MyoSync is a triad - instrument-assisted soft-tissue mobilisation (IASTM), skilled manual release, and breath-paced neural retraining - chosen by the clinician based on which CellSync channel flagged.
Stainless-steel tool, contoured to the paraspinal zone. Applied in short strokes across the restricted tissue. Between 3 and 6 minutes per zone. Creates controlled micro-vascular response; the body handles the rest.
Thumb and fulcrum work at the trigger points identified by palpation during IASTM. Measured, not aggressive. 90 seconds to 2 minutes per trigger point. Releases the guarded tissue without stimulating a defensive response.
Two minutes of patient-paced breath-work while the clinician holds the released zone. Teaches the nervous system that the new tissue state is safe. This is why MyoSync compounds across sessions - you are retraining the guarding response, not just the tissue.

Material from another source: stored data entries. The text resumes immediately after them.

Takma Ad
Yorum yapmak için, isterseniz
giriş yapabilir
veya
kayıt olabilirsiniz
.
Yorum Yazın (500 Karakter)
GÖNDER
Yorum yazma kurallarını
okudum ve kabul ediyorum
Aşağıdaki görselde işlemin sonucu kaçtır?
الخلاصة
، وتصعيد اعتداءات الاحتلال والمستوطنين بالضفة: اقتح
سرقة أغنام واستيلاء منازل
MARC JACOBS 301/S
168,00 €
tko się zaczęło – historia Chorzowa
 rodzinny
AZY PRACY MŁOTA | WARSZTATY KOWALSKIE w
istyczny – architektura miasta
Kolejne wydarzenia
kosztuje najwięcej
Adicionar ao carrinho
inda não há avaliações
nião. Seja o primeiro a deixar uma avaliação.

Fascia does not respect anatomical textbook boundaries. It runs in continuous chains from foot to skull. When one chain is tight, a different chain two feet away carries the load. The MyoSync decision is which chain to target, not which muscle.

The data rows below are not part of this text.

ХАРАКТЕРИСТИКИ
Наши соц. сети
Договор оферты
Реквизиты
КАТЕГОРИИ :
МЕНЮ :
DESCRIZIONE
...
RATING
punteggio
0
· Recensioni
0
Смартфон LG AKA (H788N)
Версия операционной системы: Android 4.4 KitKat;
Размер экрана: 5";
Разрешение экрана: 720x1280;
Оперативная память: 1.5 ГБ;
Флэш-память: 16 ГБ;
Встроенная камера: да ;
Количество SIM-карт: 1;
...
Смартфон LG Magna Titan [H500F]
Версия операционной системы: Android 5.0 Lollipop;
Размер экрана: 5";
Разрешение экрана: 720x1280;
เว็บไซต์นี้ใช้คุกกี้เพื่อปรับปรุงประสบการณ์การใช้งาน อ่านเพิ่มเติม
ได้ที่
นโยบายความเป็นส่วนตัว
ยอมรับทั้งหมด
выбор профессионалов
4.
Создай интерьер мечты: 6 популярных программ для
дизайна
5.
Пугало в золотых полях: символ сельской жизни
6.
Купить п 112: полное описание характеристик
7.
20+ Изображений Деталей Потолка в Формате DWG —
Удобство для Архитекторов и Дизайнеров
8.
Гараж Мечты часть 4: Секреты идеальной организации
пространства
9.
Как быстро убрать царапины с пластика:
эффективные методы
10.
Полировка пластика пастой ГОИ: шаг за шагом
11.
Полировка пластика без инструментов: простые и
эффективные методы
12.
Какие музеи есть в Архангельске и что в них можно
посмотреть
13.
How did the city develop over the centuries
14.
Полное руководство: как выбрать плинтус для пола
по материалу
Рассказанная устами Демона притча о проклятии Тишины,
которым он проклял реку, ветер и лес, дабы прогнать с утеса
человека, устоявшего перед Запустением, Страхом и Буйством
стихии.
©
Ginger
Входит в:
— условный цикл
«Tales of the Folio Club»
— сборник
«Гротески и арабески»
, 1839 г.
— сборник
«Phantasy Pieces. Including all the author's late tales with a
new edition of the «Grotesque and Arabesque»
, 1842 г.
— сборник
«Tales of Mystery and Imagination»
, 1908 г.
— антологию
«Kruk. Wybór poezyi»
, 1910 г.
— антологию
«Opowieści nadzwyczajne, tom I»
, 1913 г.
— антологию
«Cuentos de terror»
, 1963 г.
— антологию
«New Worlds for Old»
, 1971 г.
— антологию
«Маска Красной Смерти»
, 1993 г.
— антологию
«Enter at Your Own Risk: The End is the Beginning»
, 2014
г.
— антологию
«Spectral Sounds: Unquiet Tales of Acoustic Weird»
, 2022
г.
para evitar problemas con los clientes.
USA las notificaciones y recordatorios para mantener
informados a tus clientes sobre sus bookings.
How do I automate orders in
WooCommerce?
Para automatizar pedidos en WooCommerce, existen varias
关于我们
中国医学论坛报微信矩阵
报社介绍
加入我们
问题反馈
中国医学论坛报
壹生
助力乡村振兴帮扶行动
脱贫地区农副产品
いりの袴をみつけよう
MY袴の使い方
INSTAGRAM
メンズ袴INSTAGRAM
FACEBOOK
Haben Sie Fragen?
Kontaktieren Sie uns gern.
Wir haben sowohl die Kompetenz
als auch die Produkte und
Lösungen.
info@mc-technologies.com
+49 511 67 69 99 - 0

Tom Myers' fascial-chain framework (Anatomy Trains) identified six continuous meridians of fascia running across the body. MyoSync uses this model as the clinician's decision tree - the priority zone in the spine is almost always downstream of a chain issue somewhere else.
No. MyoSync is triggered by your CellSync scan - on roughly 30% of sessions across our Paragon audit. If your scan is clean on all four trigger channels, we skip MyoSync and go straight to the SpinalSync correction. Same session price, same session length, just less of it needed.

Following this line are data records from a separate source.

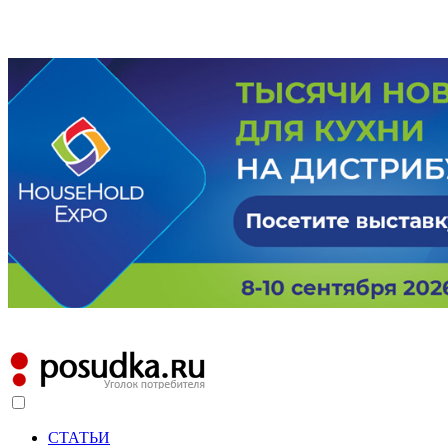
СТАТЬИ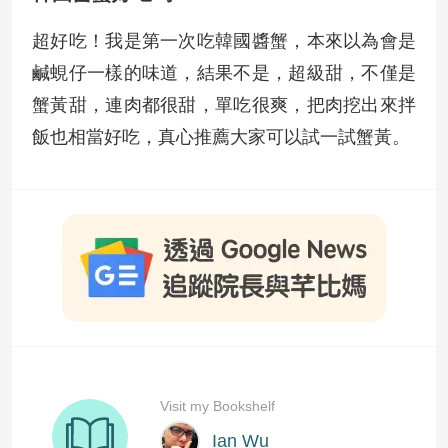
超好吃！我是第一次吃韓國醬蟹，本來以為會是
鹹蜆仔一樣的味道，結果不是，超級甜，不僅是
蟹黃甜，連肉都很甜，單吃很爽，把肉挖出來拌
飯也相當好吃，真心推薦大家可以試一試蟹黃。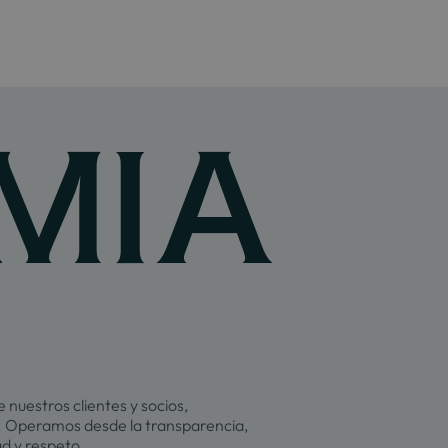
 nuestros clientes y socios,
 Operamos desde la transparencia,
ad y respeto.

Mildly uncomfortable at the trigger points - more than a massage, less than a deep tissue work. The discomfort is the point: we are asking the nervous system to release a guarded pattern. Most members describe it as "good pain". If it ever moves past 4/10, tell your clinician and we back off.
No - not because we want to up-sell, but because MyoSync out of context is just a 6-minute IASTM session, which is not a useful product. If you want fascial work in isolation, we'll refer you to a trusted massage therapist. If you want it wrapped inside the full Sync method, book a regular session.
Sometimes, yes - mild petechiae (small reddish dots) can appear at IASTM sites. They fade within 48 hours. It does not mean the work was done wrong. If you bruise easily, tell your clinician and we adapt the tool pressure.
Yes, with positioning adapted per trimester. We do not apply IASTM over the abdomen at any point in pregnancy. Paraspinal and pelvic zones are routinely treated through all three trimesters. Your clinician will adjust.
MyoSync is not a separate visit, a separate charge, or a separate decision. It is the part of your Sync session that happens when the scan says it should.